"These findings suggest that a history of TBI contributes risk for dementia in later life in veterans. If we assume that this relationship is causal, it seems likely that the same increased risk probably occurs with TBI in the civilian population as well," said study author Deborah E. Barnes, PhD, MPH, of the University of California, San Francisco and the San Francisco Veterans Affairs Medical Center and a member of the American Academy of Neurology.
The study involved 188,784 veterans with an average age of 68 at the start of the study. All were free of dementia at the start of the study and had at least one visit to a VA health care facility at the start of the study and again an average of seven years later.
A total of 1,229 of the veterans had a TBI diagnosis.
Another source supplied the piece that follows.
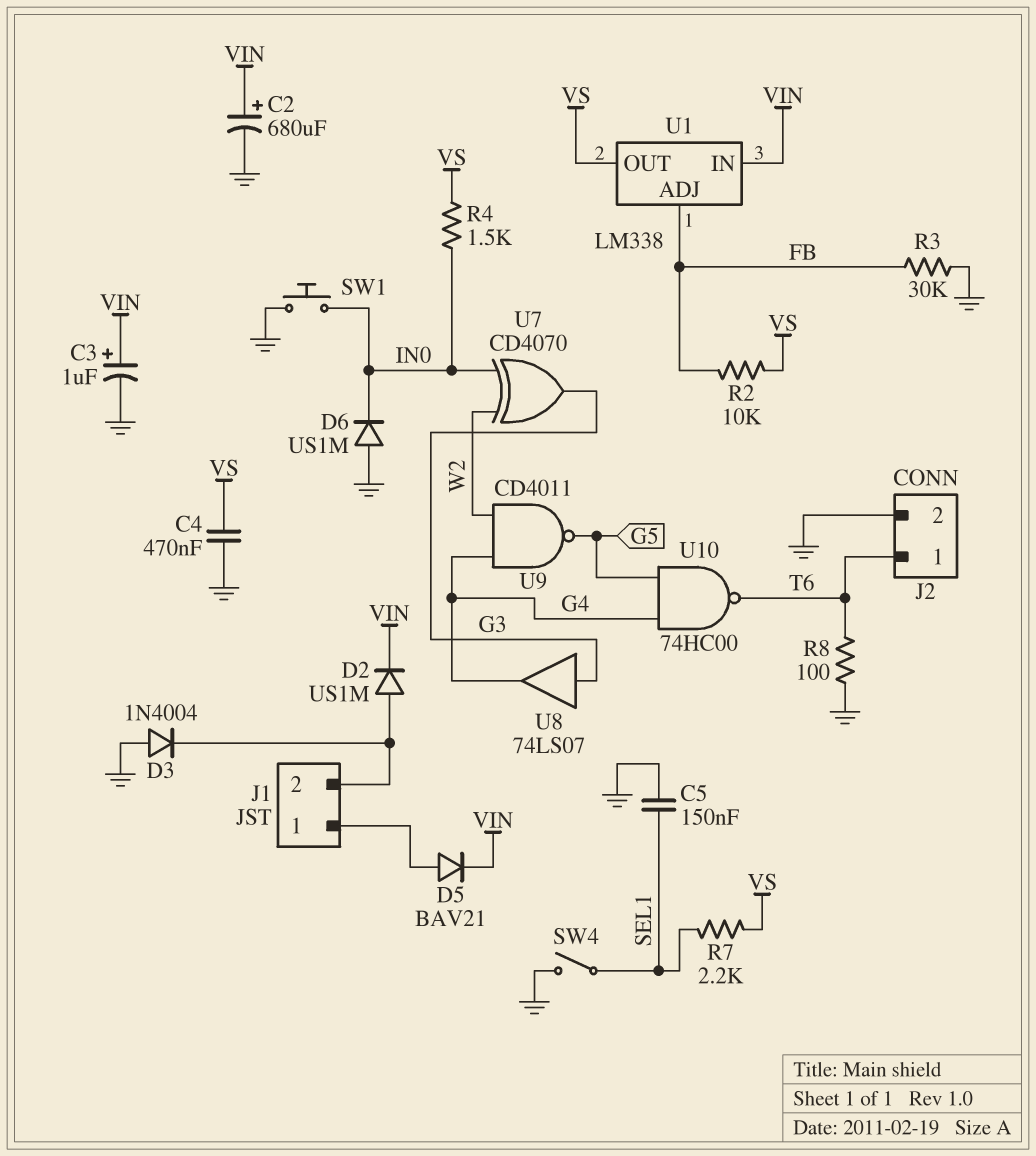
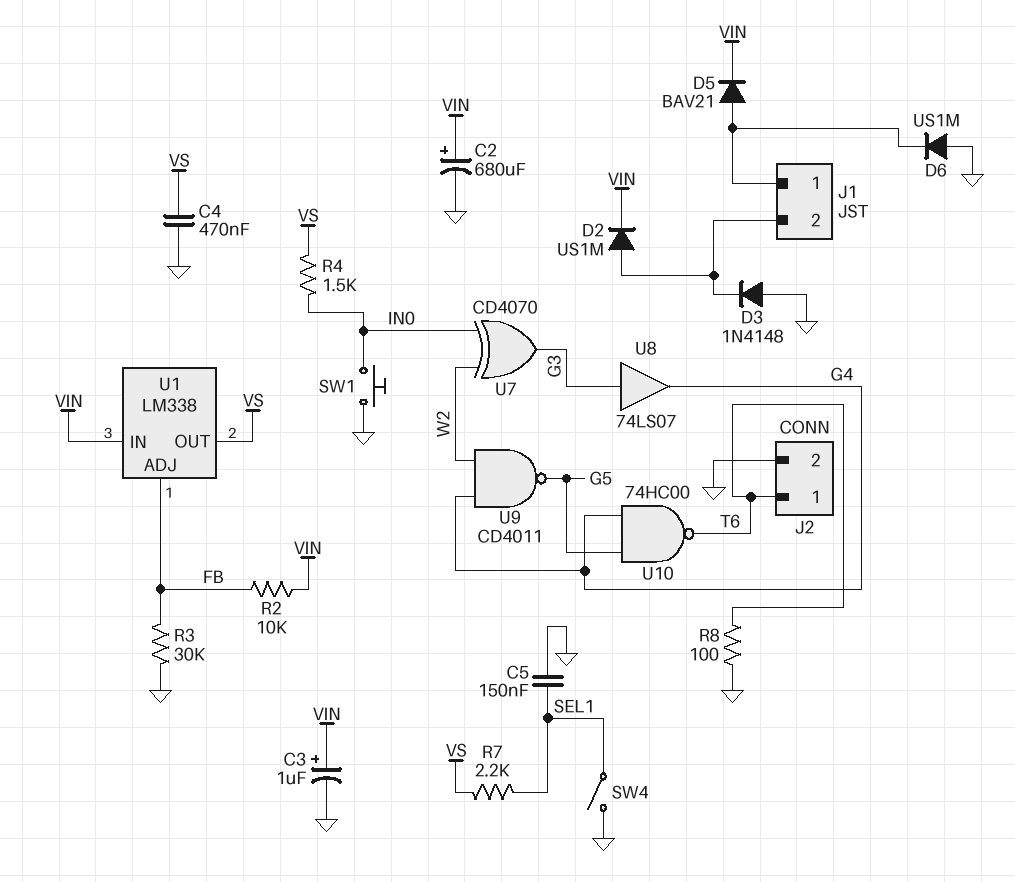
D3: diode 1N4004 (A GND, K J1/2) -> diode 1N4148 (A GND, K J1/2)
D6: diode US1M (A GND, K IN0) -> diode US1M (A GND, K J1/1)
R2: 10k (FB, VS) -> 10k (FB, VIN)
During the follow-up period, 196 veterans with TBI, or 16 percent, developed dementia, compared to 18,255, or 10 percent of those without TBI. After adjusting for other factors that could affect the risk of dementia, such as diabetes, high blood pressure, depression and alcohol abuse, researchers determined that veterans with TBI were 60 percent more likely to develop dementia than those without TBI.
On average, veterans with TBI developed dementia two years earlier than those without TBI, or at age 78.5 compared to 80.7. Also, those who did not develop dementia died 2.3 years earlier if they had a TBI versus no TBI (77.0 years versus 79.3 years). The researchers also found that the risk of dementia was higher in veterans with TBI who also had depression, post-traumatic stress disorder or cerebrovascular disease than in those with either TBI or these other conditions alone.
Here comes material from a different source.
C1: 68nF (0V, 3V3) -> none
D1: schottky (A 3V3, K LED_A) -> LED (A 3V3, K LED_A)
"This study convincingly shows that mild trauma has a role in increasing the risk of dementia and sheds light on the more complex relationship between medical and psychiatric diseases with TBI in the development of the future risk of dementias. Neuroscientists must take a careful and comprehensive approach and avoid oversimplified claims of causality," said Rodolfo Savica, MD, MSc, of the University of Utah School of Medicine in Salt Lake City, and a member of the American Academy of Neurology, who wrote an editorial accompanying the study.
The study was supported by the U.S. Department of Defense/NCIRE and the National Institutes of Health.